[Pixel coordinate boxes]
***

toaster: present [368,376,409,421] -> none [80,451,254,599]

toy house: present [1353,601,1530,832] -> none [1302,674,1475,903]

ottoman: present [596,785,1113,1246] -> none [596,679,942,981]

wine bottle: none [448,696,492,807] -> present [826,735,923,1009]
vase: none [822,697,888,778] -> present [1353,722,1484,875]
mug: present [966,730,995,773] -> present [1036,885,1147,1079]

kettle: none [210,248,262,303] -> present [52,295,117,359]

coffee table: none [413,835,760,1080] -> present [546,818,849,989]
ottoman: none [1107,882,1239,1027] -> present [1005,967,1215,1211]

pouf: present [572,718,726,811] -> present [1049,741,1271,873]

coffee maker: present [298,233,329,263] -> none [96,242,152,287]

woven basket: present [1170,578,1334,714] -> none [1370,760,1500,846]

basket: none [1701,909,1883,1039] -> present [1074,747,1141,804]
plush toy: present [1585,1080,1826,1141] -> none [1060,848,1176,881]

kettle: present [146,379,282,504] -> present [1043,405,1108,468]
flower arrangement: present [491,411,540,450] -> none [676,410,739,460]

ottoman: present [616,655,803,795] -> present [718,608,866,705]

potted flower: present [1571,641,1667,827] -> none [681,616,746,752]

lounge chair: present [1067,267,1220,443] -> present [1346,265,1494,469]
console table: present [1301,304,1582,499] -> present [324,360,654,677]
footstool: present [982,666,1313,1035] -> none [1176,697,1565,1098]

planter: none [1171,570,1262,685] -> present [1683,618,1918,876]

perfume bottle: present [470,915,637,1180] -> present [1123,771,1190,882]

***

**Problem to solve**
Begin at the line that has "basket: none [1701,909,1883,1039]" in the entries above; stop after the line that has "kettle: present [146,379,282,504]". Transcribe exactly those lines and no others.

**Written reply**
basket: none [1701,909,1883,1039] -> present [1074,747,1141,804]
plush toy: present [1585,1080,1826,1141] -> none [1060,848,1176,881]

kettle: present [146,379,282,504] -> present [1043,405,1108,468]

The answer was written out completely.